Because You Exist
Chapter 1
If there’s one thing that’s certain about life, it is this: there’s no such thing as time.
My leg began to bounce as I watched the minute hand crawl its way around the clock while Hamlet continued to whine. And whine. And whine. Oh, and then whine some more. Did he know how to do anything else? No wonder Mommy Dearest ignored him. I knew I was supposed to be basking in the Bard’s use of language and metaphor, but I seemed to recall a pretty girl throwing herself at him only scenes before. Maybe if Hamlet got himself some on a regular basis, he wouldn’t be so damn depressed.
How long would I have to wait for his to-be-or-not-to-be introspective walkabout to end?
That’s the funny thing about time. It always seems endless when you want something to happen. But that’s an illusion. Time was forever segmented and marked by obtaining the things I desired. Glory. Recognition. Freedom. Sex. I didn’t see time as a marker of things I had to do; I saw time as the space between getting the things I wanted.
How long 'till the next time I would throw the winning pass at the football game?
How long 'till my uncle introduced me as Shepherd High’s star athlete?
How long 'till I got to touch Jenna again?
As I sat counting down the meaningless minutes until I was released from Hamlet’s soliloquizing, my right eye began to itch—like pink eye itch. I rubbed the back of my hand against it, hoping to dislodge whatever was causing the irritation. I brushed away, in the manliest way I could, a half fist-half grunt technique, the tears that began to stream down the right side of my face. I hunched over in my desk, keeping my head down, hoping the rest of my classmates were digging the emo-est piece of literature I had ever read. As I closed and opened my eye repeatedly, I silently began to cuss out every unclean hooligan on the football team. That locker room was a hot house of germs waiting to infect me.
Then I felt something else.
Slowly, it felt as if every hair on my right arm was being pulled upward away from my skin. It didn’t hurt exactly, but it felt uncomfortable. My mind flashed through the countless episodes of Grey’s Anatomy that Jenna made me watch. Was I having a heart attack? Wasn’t one of the signs your body going all funky but only on one side?
A sharp pain in my stomach interrupted my desire to pull out my phone and search Web MD, a frequent search of mine since my uncle didn’t believe in doctors. The odd sensation spread from my right side to my left. It felt as if someone, or something, had punctured my skin with claws, dragging me into its cave. Like I’d stepped inside some damn video game. Dungeons and Dragons to the extreme. I tried not to scream out, but a muffled cry of agony escaped my lips.
Even Hamlet stopped whining at that point. My teacher looked back at me with concern. I could see her mouth open, beginning to ask me what was wrong.
But then everything stopped.
Everything.
My teacher froze mid-sentence. The clock stopped working. Chelsea Harper quit secretly texting under her desk. Sleeping Mark Franklin’s drool was held frozen in the air, trapped before it could fall from his mouth and hit the desk.
Only me, a buzzing fly desperately trying to perform a Houdini act and get past a closed window, and a sharp, piercing noise remained. I didn’t really have time to freak out because the pain had become too intense. It hadn’t even hurt this bad after last year’s championship game, and I’m pretty sure I broke some ribs in that death struggle.
I moved my shaking hands to cover my ears, falling out of my chair. With every shriek of the mystery noise, a shudder ran through my body. I curled myself in the damn fetal position. It just seemed like the only thing to do.

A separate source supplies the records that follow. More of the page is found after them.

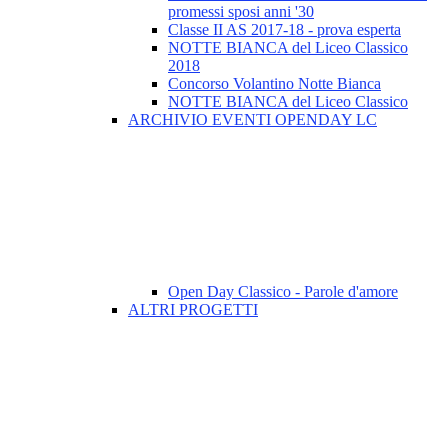
promessi sposi anni '30
Classe II AS 2017-18 - prova esperta
NOTTE BIANCA del Liceo Classico
2018
Concorso Volantino Notte Bianca
NOTTE BIANCA del Liceo Classico
ARCHIVIO EVENTI OPENDAY LC
Open Day Classico - Parole d'amore
ALTRI PROGETTI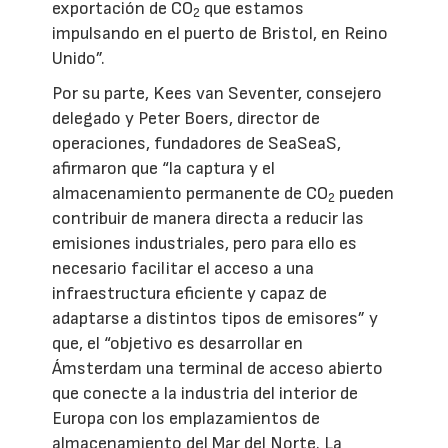
exportación de CO
que estamos
2
impulsando en el puerto de Bristol, en Reino
Unido”.
Por su parte, Kees van Seventer, consejero
delegado y Peter Boers, director de
operaciones, fundadores de SeaSeaS,
afirmaron que “la captura y el
almacenamiento permanente de CO
pueden
2
contribuir de manera directa a reducir las
emisiones industriales, pero para ello es
necesario facilitar el acceso a una
infraestructura eficiente y capaz de
adaptarse a distintos tipos de emisores” y
que, el “objetivo es desarrollar en
Ámsterdam una terminal de acceso abierto
que conecte a la industria del interior de
Europa con los emplazamientos de
almacenamiento del Mar del Norte. La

I closed my eyes. Opened them. Closed them. Opened them. Each time cursing that I wasn’t waking up in my own bed at home. This couldn’t be happening. Not to me.

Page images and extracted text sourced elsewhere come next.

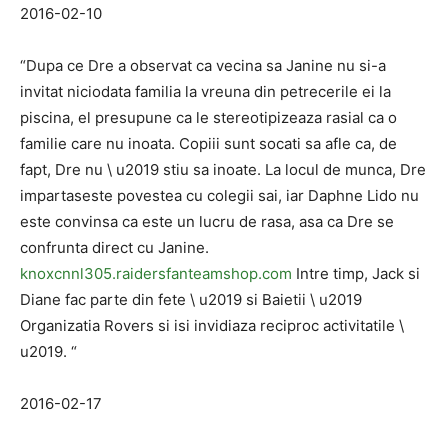
2016-02-10
“Dupa ce Dre a observat ca vecina sa Janine nu si-a
invitat niciodata familia la vreuna din petrecerile ei la
piscina, el presupune ca le stereotipizeaza rasial ca o
familie care nu inoata. Copiii sunt socati sa afle ca, de
fapt, Dre nu \ u2019 stiu sa inoate. La locul de munca, Dre
impartaseste povestea cu colegii sai, iar Daphne Lido nu
este convinsa ca este un lucru de rasa, asa ca Dre se
confrunta direct cu Janine.
knoxcnnl305.raidersfanteamshop.com
Intre timp, Jack si
Diane fac parte din fete \ u2019 si Baietii \ u2019
Organizatia Rovers si isi invidiaza reciproc activitatile \
u2019. “
2016-02-17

But then closing and opening my eyes made no difference.
Suddenly, I couldn’t see at all.
Had I gone blind?
And just as soon as this weird sickness grabbed onto me, it let go. I felt perfectly normal. No pain. No noise. Nothing.
I slowly sat up, waiting for some explanation for what just happened. Waiting to be rushed to the nurse’s office or the nearest psycho ward.
But everyone was gone.
Alone.
It had to be a prank—albeit an effing elaborate one. What other explanation was there ? It was almost homecoming. Pranking was in full-swing. A rite of passage for seniors.
The smell hit me first. The first wave of their attack. Last year, the seniors thought it would be funny to wait on the bus ramp for the freshman on the first day of school, a sort of welcoming committee. Instead of gracing them with smiles and cheerleaders holding handmade banners welcoming the “freshmeat” to the hellhole where they’d spend the next four years of their lives either trying to stand out or disappear completely, the seniors doused them with spoiled milk. The chunky sort. The smell was damn awful, and it lingered around for weeks. No matter how hard the janitors scrubbed. That’s how bad this smell was. Week old spoiled milk. It wasn’t strong enough to make me want to vomit, but still strong enough to tickle my nose and cause my throat to tighten.